## Your task
Starting with the line that contains "How many series are shown in this chart?" and going on through the end of the records, rewrite those lines with "category" renamed to "group" and everything else unchanged. Leave the pictures out of your output.

## Records for this exercise
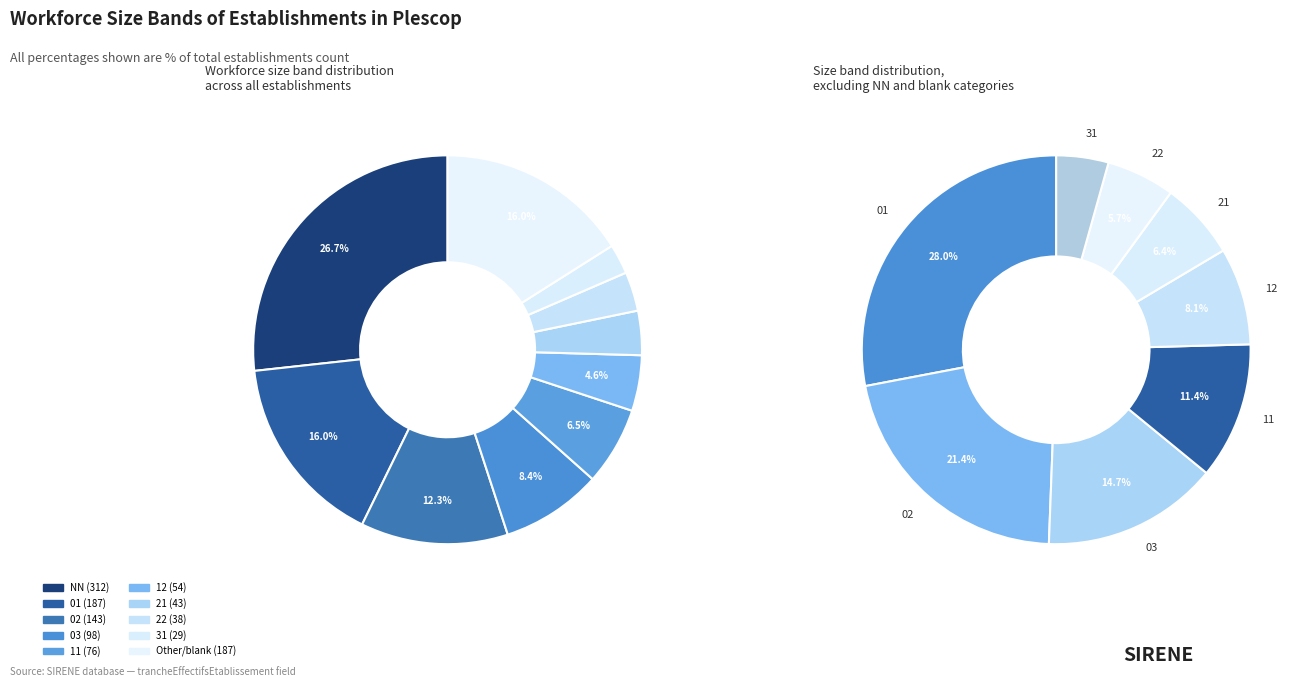

Does NN represent more than half of the total?

No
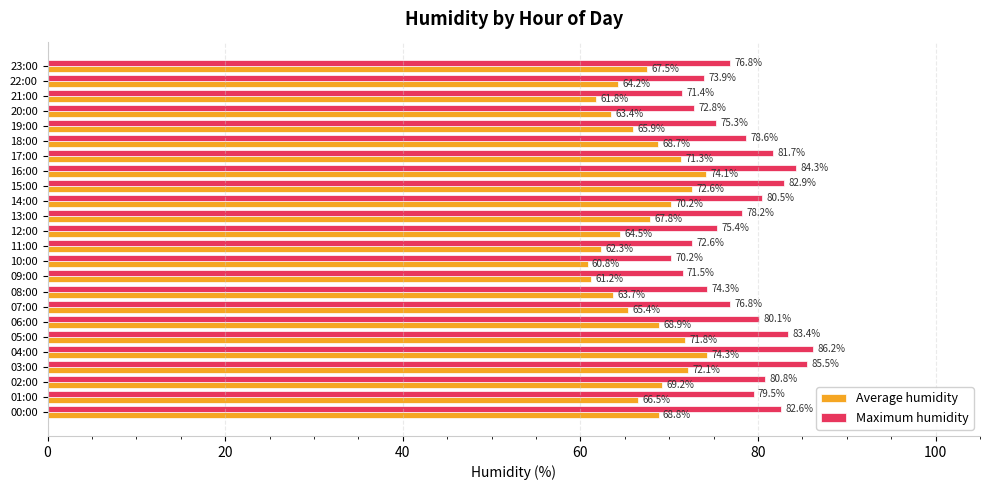

What is the difference between the maximum and second lowest values in the Maximum humidity series?

14.8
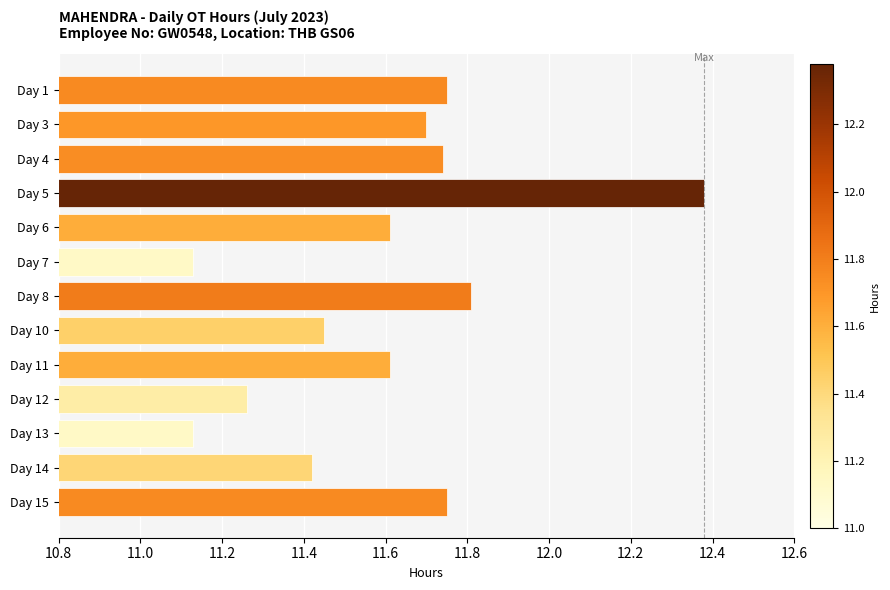

What is the sum of the values at Day 10 and Day 13?

22.6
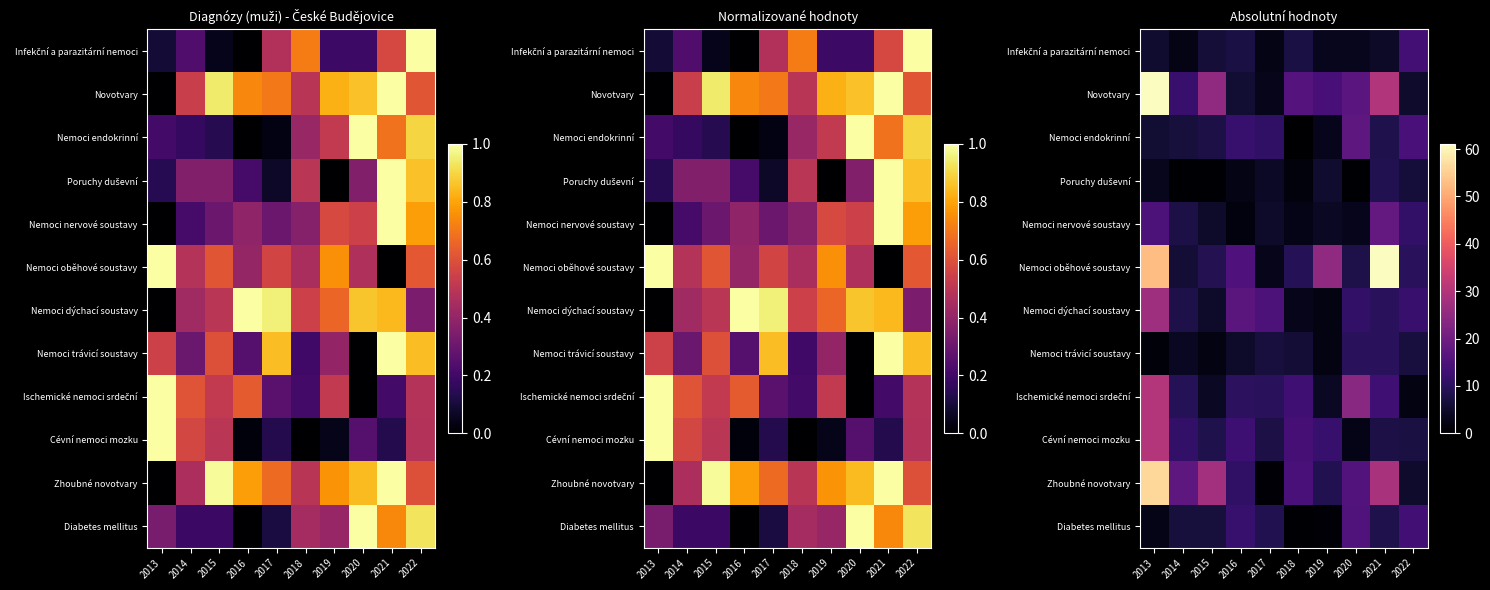

How many categories are shown in the chart?

10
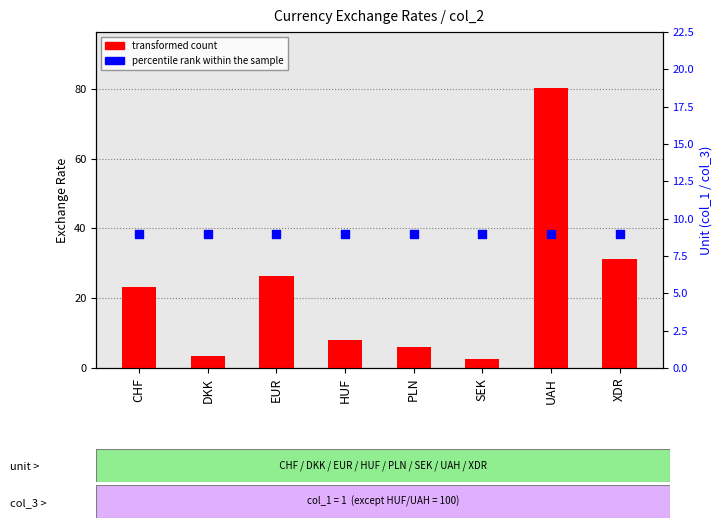

At how many categories does at least one series exceed 7?

8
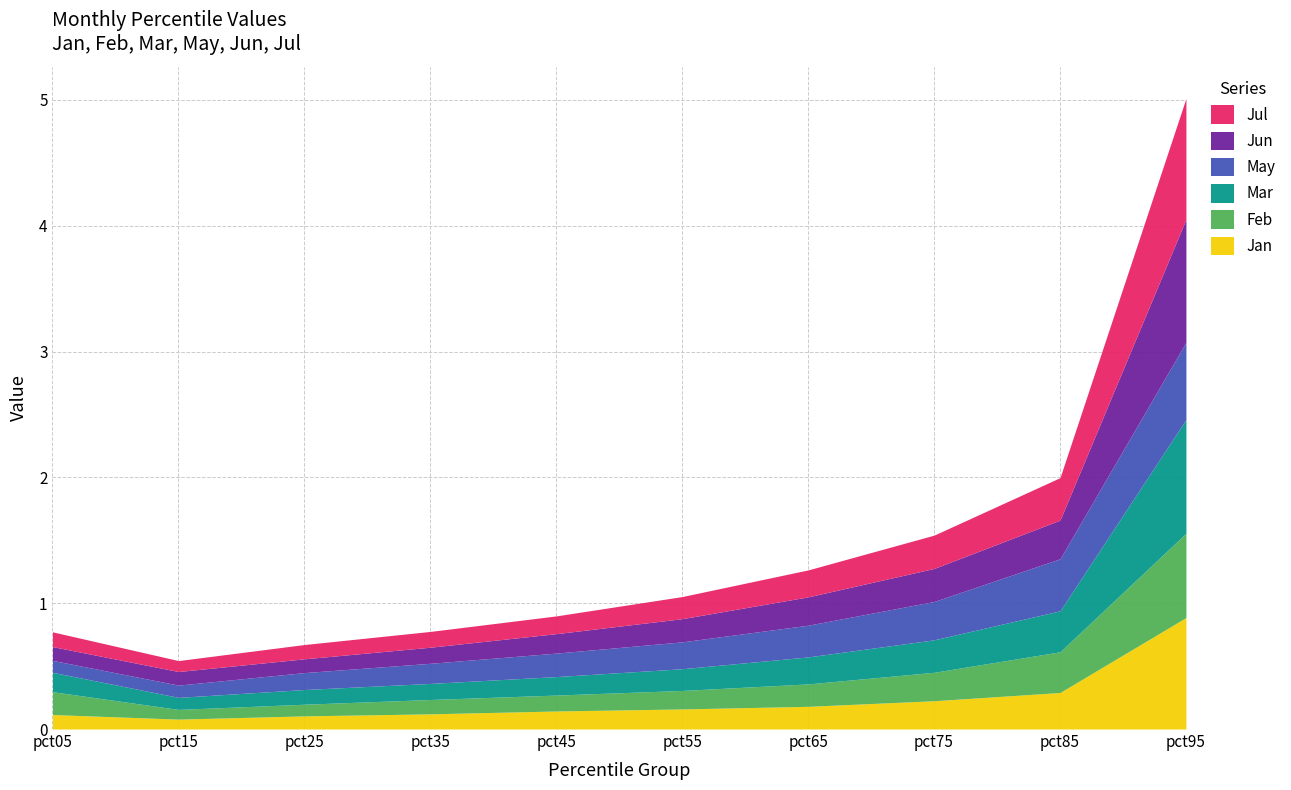

How many series are shown in this chart?

6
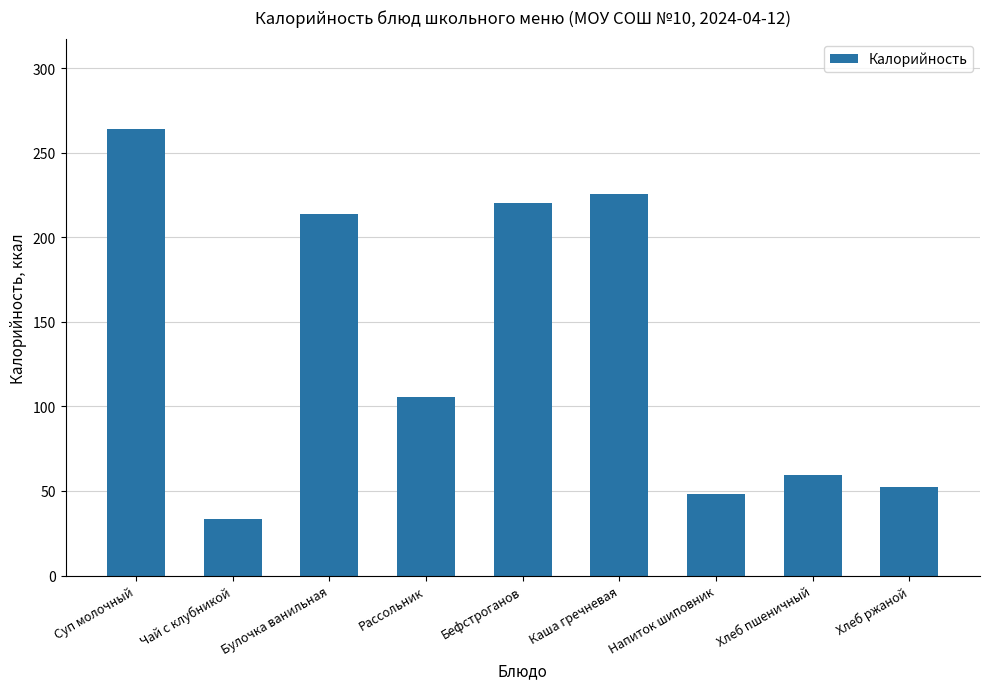

Which category has the lowest value across all series?

Чай с клубникой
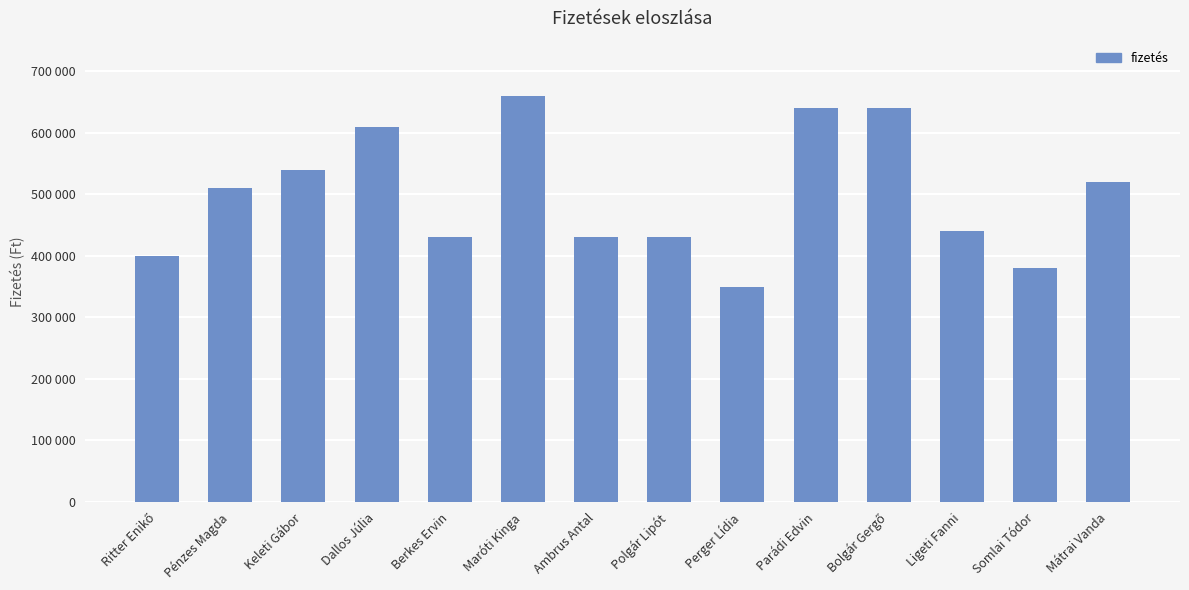

The chart shows a value of 204093 at Ambrus Antal. True or false?

False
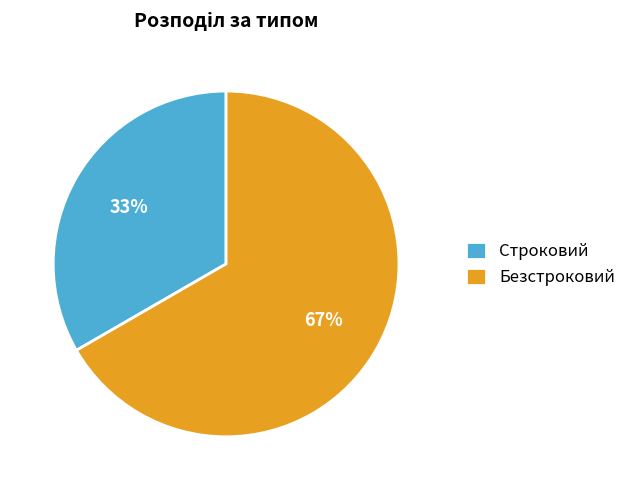

Between Строковий and Безстроковий, which is larger?

Безстроковий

## Exercise response
How many series are shown in this chart?

6

Which group has the lowest value across all series?

Чай с клубникой

The chart shows a value of 204093 at Ambrus Antal. True or false?

False

Between Строковий and Безстроковий, which is larger?

Безстроковий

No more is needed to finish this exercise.